Brilliantly Diverse, Savagely Witty, and on SACD for the First Time: Features Lively Production by Mitchell Froom and Standout Dynamics
Richard Thompson manages all of his usual superhuman feats on Rumor and Sigh. Rippled, vibrant guitar lines that sound like they're coming from four guitars? Check. Lyrics that expose the delicate quirks of human behavior in witty, truthful manners? Here. Engaging vocals that arrive as if they are sung only to you, the words doubling as whispered thoughts in your own head? Yep. But Rumor and Sigh goes further by featuring astute, lively production and well-planned arrangements that turn the 1991 album into one of the – if not the – most cohesive and accessible efforts of Thompson's storied career.
Mastered from the original master tapes and strictly limited to 2000 numbered copies, this hybrid SACD breathes with an effervescent openness that makes the music emerge with a livelier sheen, standout dynamics, and unstoppable energy. This definitive digital edition makes it immediately evident Rumor and Sigh endures as a very special album – a cohesive, varied, and fun set spiked with some of Thompson's finest compositions and an exoticism that extends to the modest use of the hurdy-gurdy, mandolin, concertina, and crumhorn.
Casual fans will likely even recognize the Mitchell Froom-produced release includes the incomparable "1952 Vincent Black Lightning," a motorcycle-based tale of desire, love, and death rightly recognized by Time magazine as one of its All Time 100 songs. It, and the other 13 tracks, takes on newfound radiance that showcases the brilliant range of Thompson's instrumentation and tone. You could plug in a guitar amplifier right next to you, connect a Fender, and strum. Yet you still wouldn't have the depth, intimacy, and detail afforded by this audiophile edition. It's that remarkable.

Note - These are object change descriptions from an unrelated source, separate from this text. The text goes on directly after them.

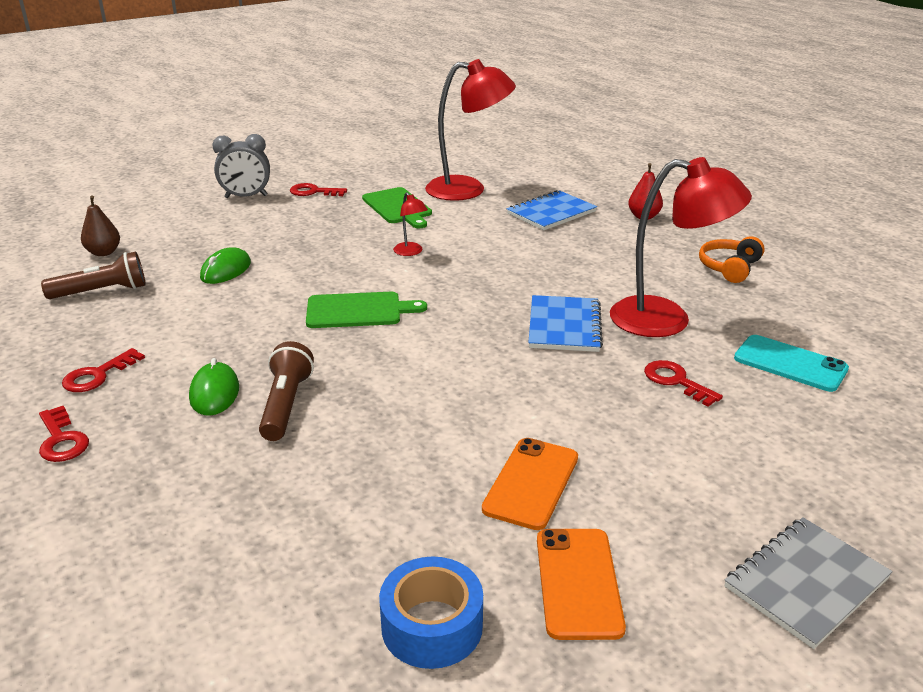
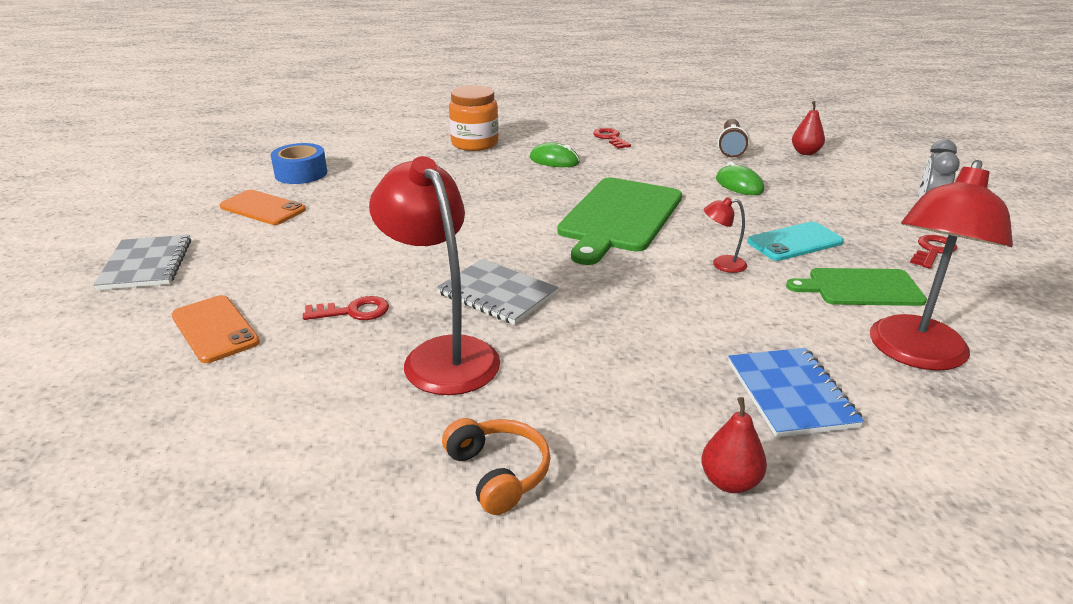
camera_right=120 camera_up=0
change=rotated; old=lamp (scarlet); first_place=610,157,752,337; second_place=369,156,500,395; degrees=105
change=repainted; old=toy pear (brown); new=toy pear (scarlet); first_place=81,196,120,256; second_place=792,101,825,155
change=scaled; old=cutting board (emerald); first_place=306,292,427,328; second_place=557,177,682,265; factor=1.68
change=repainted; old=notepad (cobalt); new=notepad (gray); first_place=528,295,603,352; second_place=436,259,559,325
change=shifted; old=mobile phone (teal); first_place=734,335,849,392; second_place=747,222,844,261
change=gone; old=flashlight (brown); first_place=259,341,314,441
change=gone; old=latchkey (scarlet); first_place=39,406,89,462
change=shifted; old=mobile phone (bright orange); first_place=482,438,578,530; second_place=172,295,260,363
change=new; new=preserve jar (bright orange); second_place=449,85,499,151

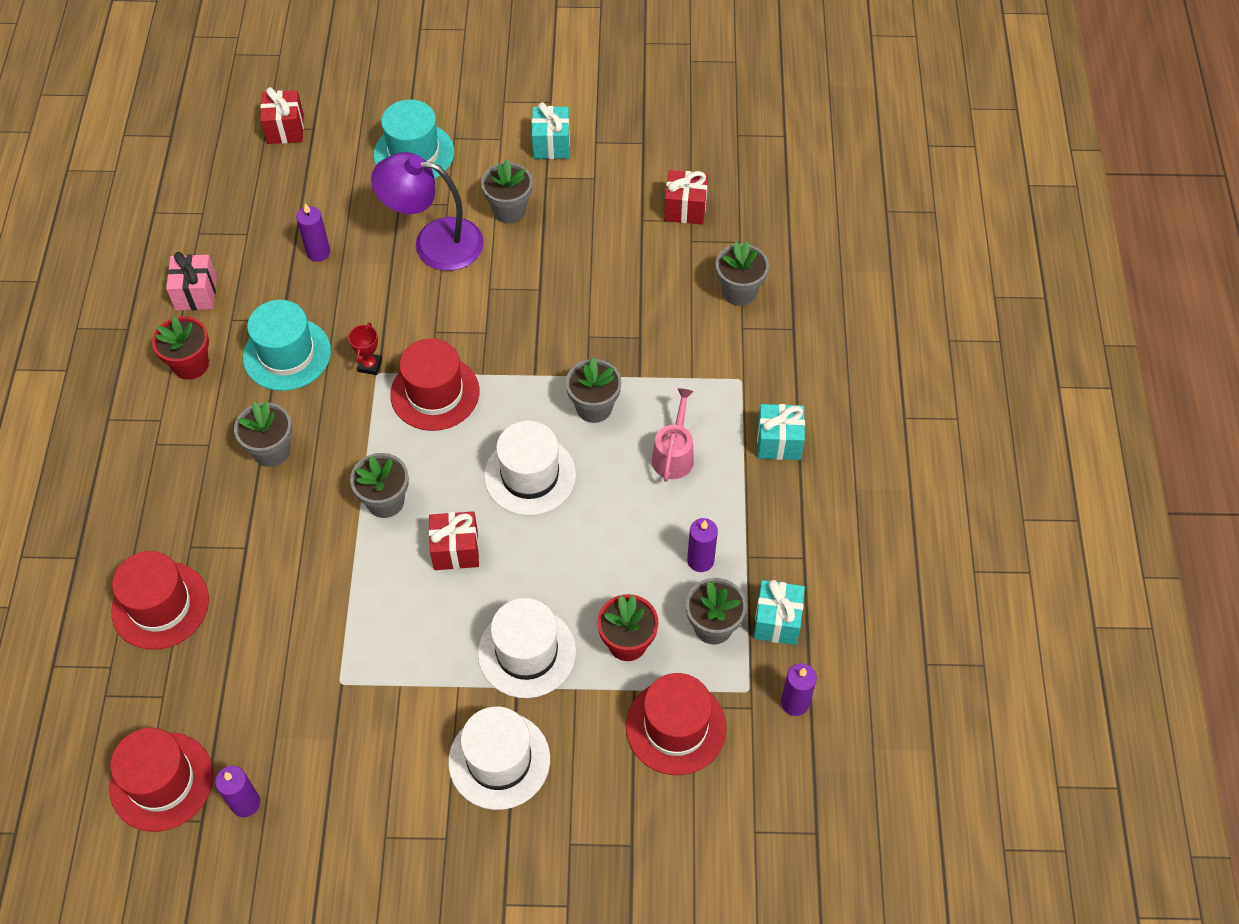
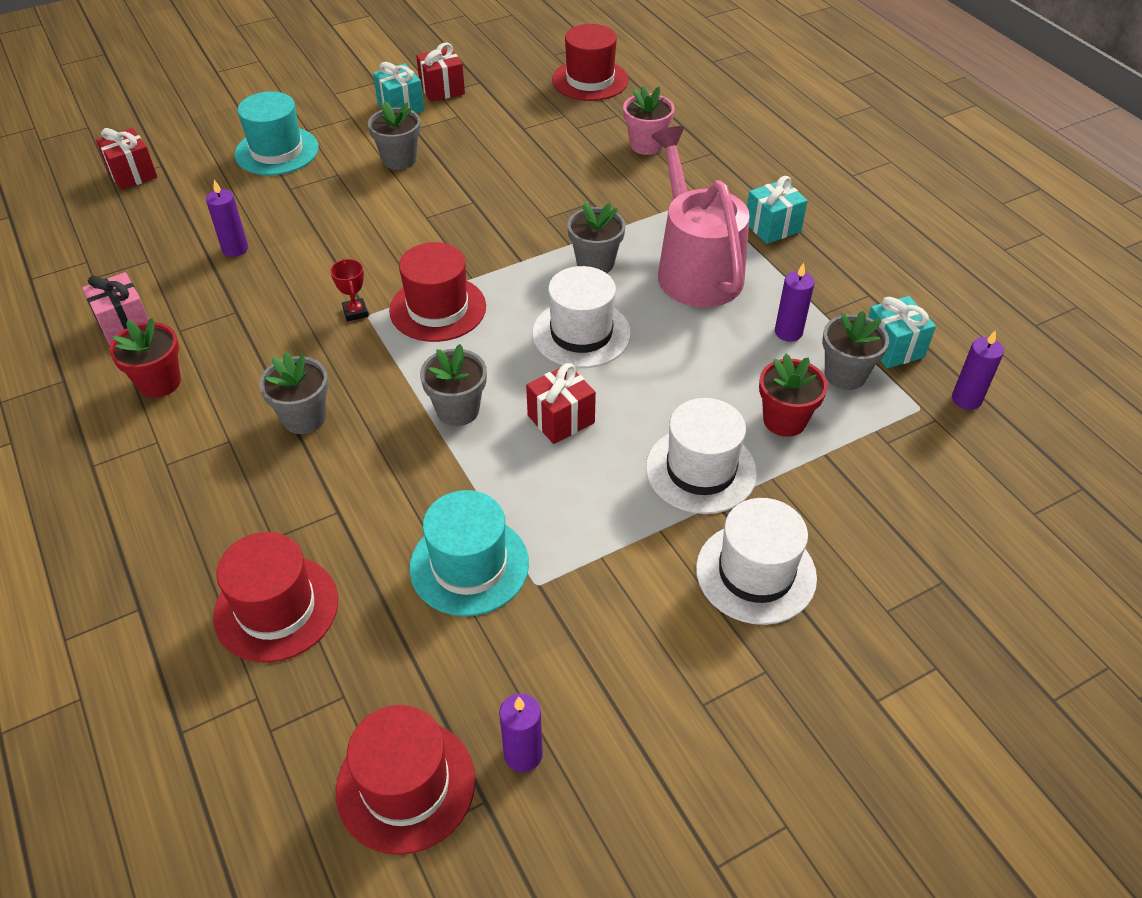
camera_right=-30 camera_up=-10
change=gone; old=lamp (violet); first_place=371,152,484,271
change=shifted; old=present (scarlet); first_place=664,170,708,225; second_place=416,43,465,102
change=repainted; old=potted plant (gray); new=potted plant (rose-pink); first_place=716,241,769,306; second_place=623,86,675,155
change=shifted; old=hat (teal); first_place=243,300,331,391; second_place=409,490,529,616
change=scaled; old=watering can (rose-pink); first_place=652,388,694,482; second_place=651,126,750,307; factor=2.0
change=shifted; old=hat (scarlet); first_place=626,673,727,775; second_place=552,24,628,101

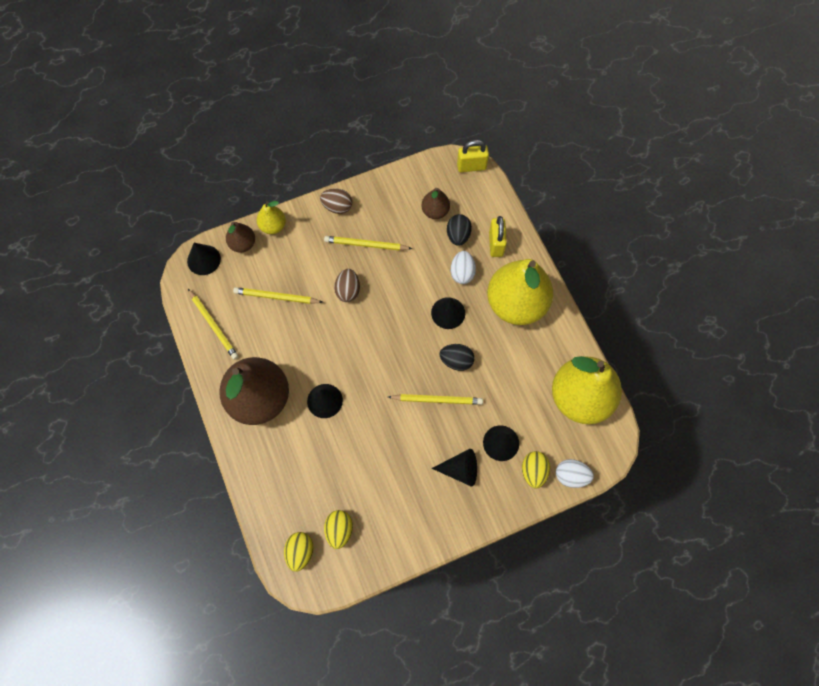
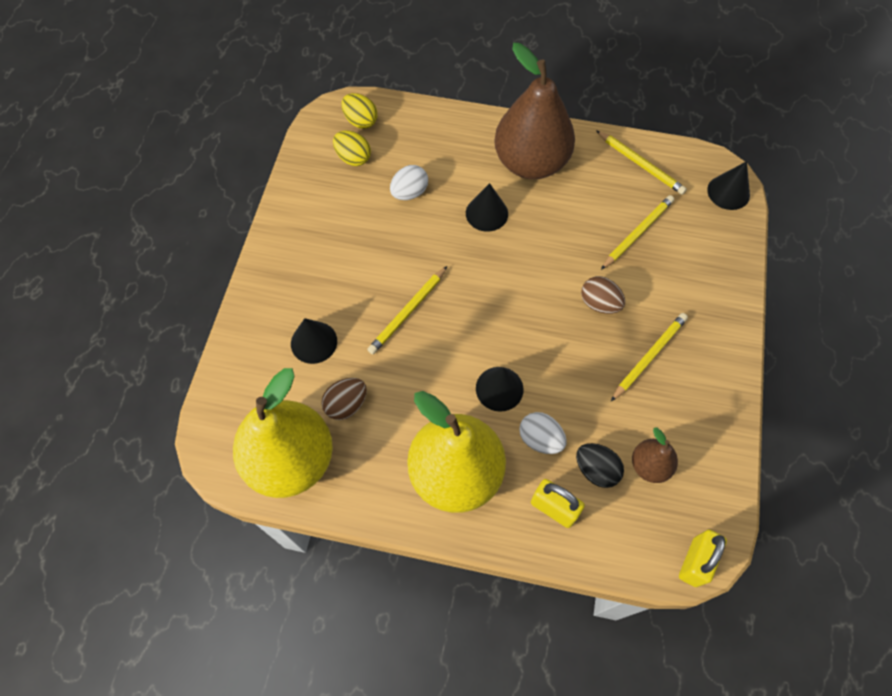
camera_right=125 camera_up=-5
change=shifted; old=egg (brown); first_place=320,188,352,214; second_place=321,378,367,420
change=gone; old=toy pear (yellow); first_place=257,201,286,234
change=gone; old=toy pear (brown); first_place=226,222,255,253
change=rotated; old=lead pencil (yellow); first_place=188,289,239,360; second_place=596,130,687,195; degrees=-135
change=gone; old=egg (ebony); first_place=440,344,475,371
change=gone; old=cone (ebony); first_place=432,449,477,487
change=gone; old=egg (yellow); first_place=522,451,550,488
change=shifted; old=egg (white); first_place=556,459,594,488; second_place=390,165,428,200

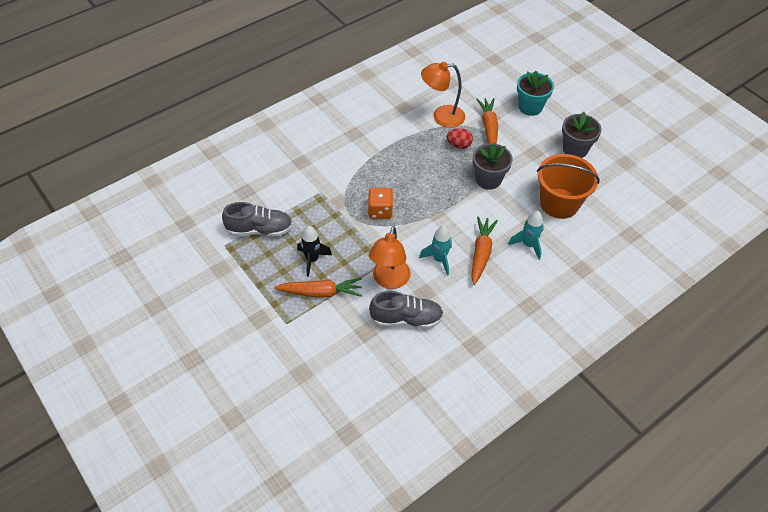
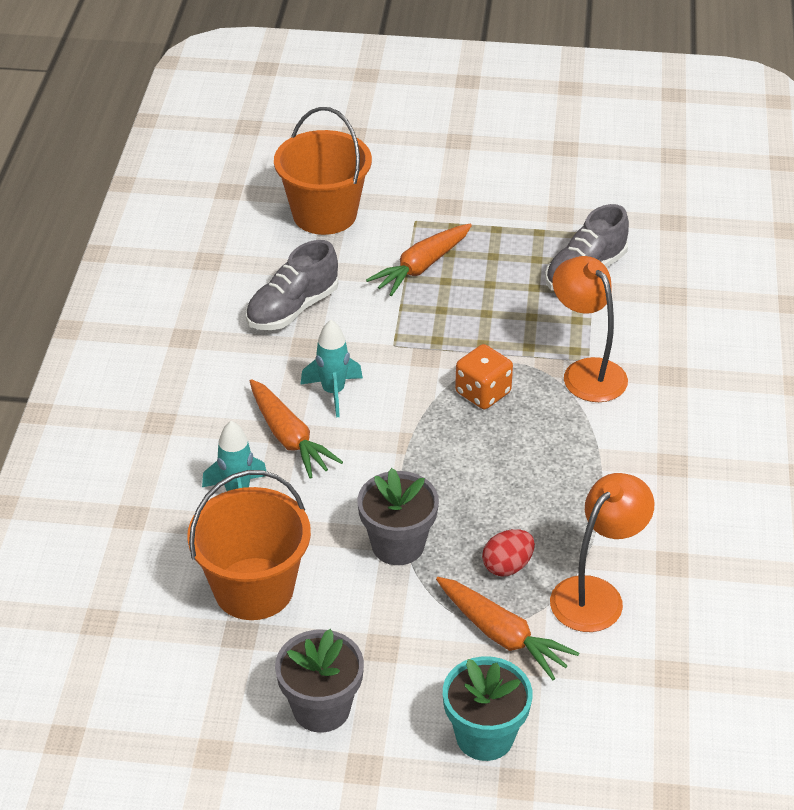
camera_right=135 camera_up=-10
change=gone; old=spaceship (ebony); first_place=297,226,332,277
change=shifted; old=lamp (bright orange); first_place=369,226,411,289; second_place=553,256,628,402
change=new; new=pail (bright orange); second_place=274,107,372,235

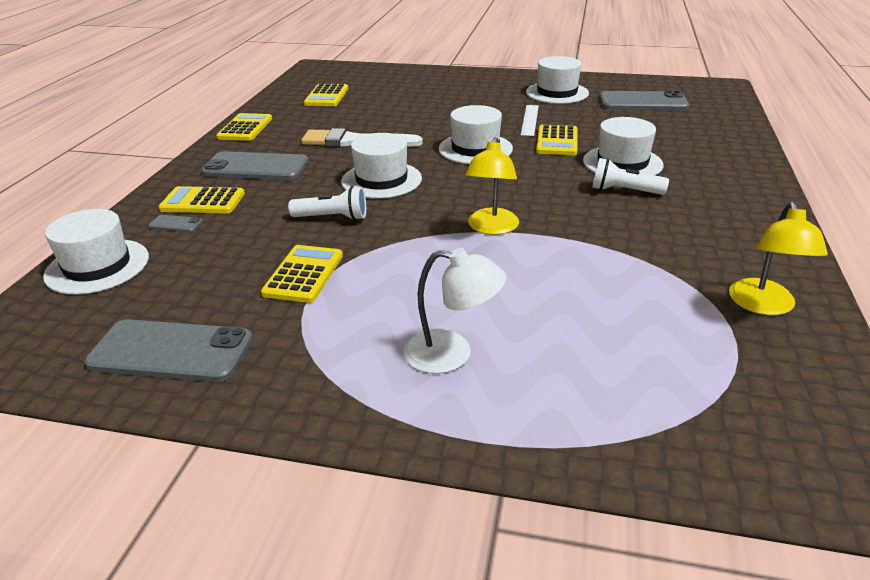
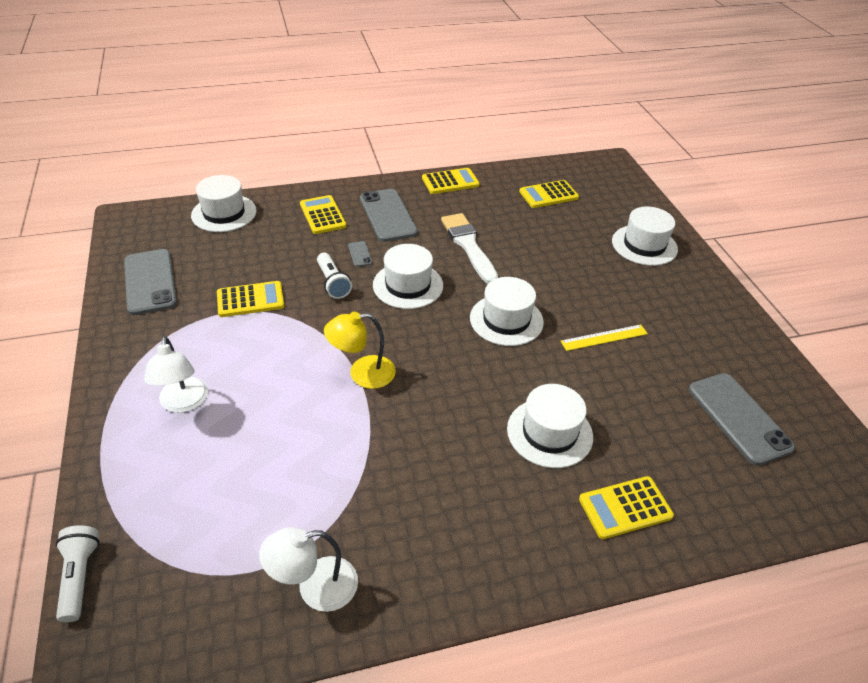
camera_right=60 camera_up=10
change=shifted; old=hat (white); first_place=526,56,589,104; second_place=612,206,678,266
change=repainted; old=ruler (white); new=ruler (yellow); first_place=521,105,539,136; second_place=561,324,648,351
change=shifted; old=adding machine (yellow); first_place=536,125,578,155; second_place=579,476,674,539
change=shifted; old=flashlight (white); first_place=592,158,669,195; second_place=56,525,99,623
change=repainted; old=lamp (yellow); new=lamp (white); first_place=729,202,828,315; second_place=259,527,358,612
change=shifted; old=mobile phone (gray); first_place=148,215,203,232; second_place=348,241,372,267

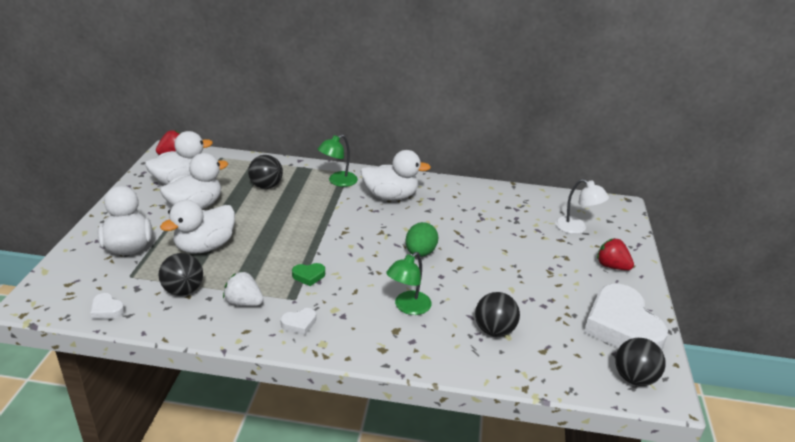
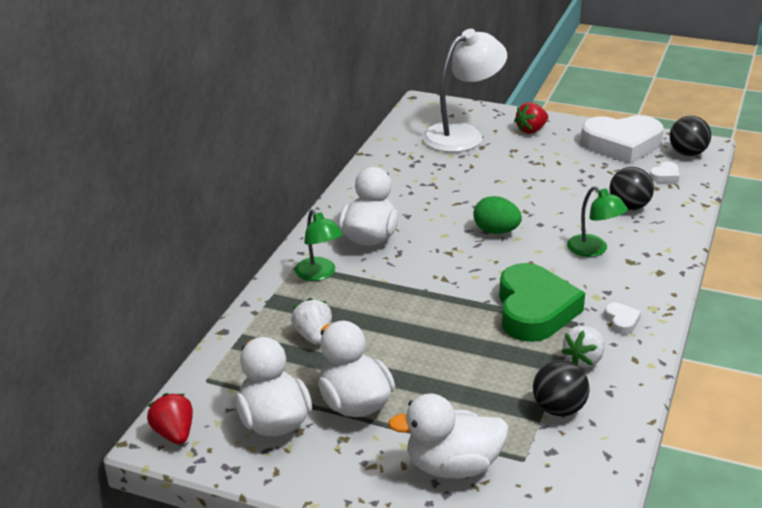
camera_right=-75 camera_up=0
change=swapped; old=play ball (ebony); new=strawberry (white); first_place=248,155,283,189; second_place=291,298,332,345
change=scaled; old=lamp (white); first_place=555,179,609,234; second_place=422,29,507,152; factor=1.78
change=gone; old=duck (white); first_place=160,200,235,254
change=scaled; old=heart shape (emerald); first_place=292,263,325,286; second_place=499,263,585,342; factor=2.5
change=shifted; old=heart shape (white); first_place=90,293,125,319; second_place=649,161,680,183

So is the diversity of the album's sonic signatures and themes. Opener "Read About Love" provides an electric-start jolt, its upbeat tempos, shimmering accents, and massive hooks framing Thompson's amusing story of an inexperienced introvert that applies pop-culture ideas of romance to the real thing. The master wordsmith finds similar ironies in the mischievous intent of "I Feel So Good," a Celtic-flavored tune whose uplifting emotions contrast with the character's out-of-control desires. Humor further wriggles in the jaunty "Psycho Street" and spirited "Don't Sit on My Jimmy Shands," an enduring tribute to the Scottish accordionist and the pursuit of collecting rare 78 records.
The singer-songwriter's knack for accentuating biting contrast – and for delving into darker regions where jealousy, bitterness, and self-deprecation reside – pervades Rumor and Sigh in the same manner his band shades his every move with narrative skill. Just listen to the faint keyboard cues on "I Misunderstood" or Jim Keltner's crisp, hi-hat cracks on "You Dream Too Much." Of course, everyone stands aside for the folk-leaning "1952 Vincent Black Lightning," a solo tour de force of musicianship and lyricism that confirms Rumor and Sigh survives not only as one of the finest records of the 1990s – but one of the best platters of the last three decades.